Task to carry out: The full set of entries below needs to be written out exactly.

(Records contained in a dataset)
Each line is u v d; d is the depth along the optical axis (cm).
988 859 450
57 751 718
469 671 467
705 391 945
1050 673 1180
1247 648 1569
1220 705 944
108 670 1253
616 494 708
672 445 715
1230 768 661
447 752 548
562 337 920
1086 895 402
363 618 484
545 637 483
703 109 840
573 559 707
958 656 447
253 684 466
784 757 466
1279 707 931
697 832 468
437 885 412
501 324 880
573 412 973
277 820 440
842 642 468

Solution for this problem:
Each line is u v d; d is the depth along the optical axis (cm).
988 859 450
57 751 718
469 671 467
705 391 945
1050 673 1180
1247 648 1569
1220 705 944
108 670 1253
616 494 708
672 445 715
1230 768 661
447 752 548
562 337 920
1086 895 402
363 618 484
545 637 483
703 109 840
573 559 707
958 656 447
253 684 466
784 757 466
1279 707 931
697 832 468
437 885 412
501 324 880
573 412 973
277 820 440
842 642 468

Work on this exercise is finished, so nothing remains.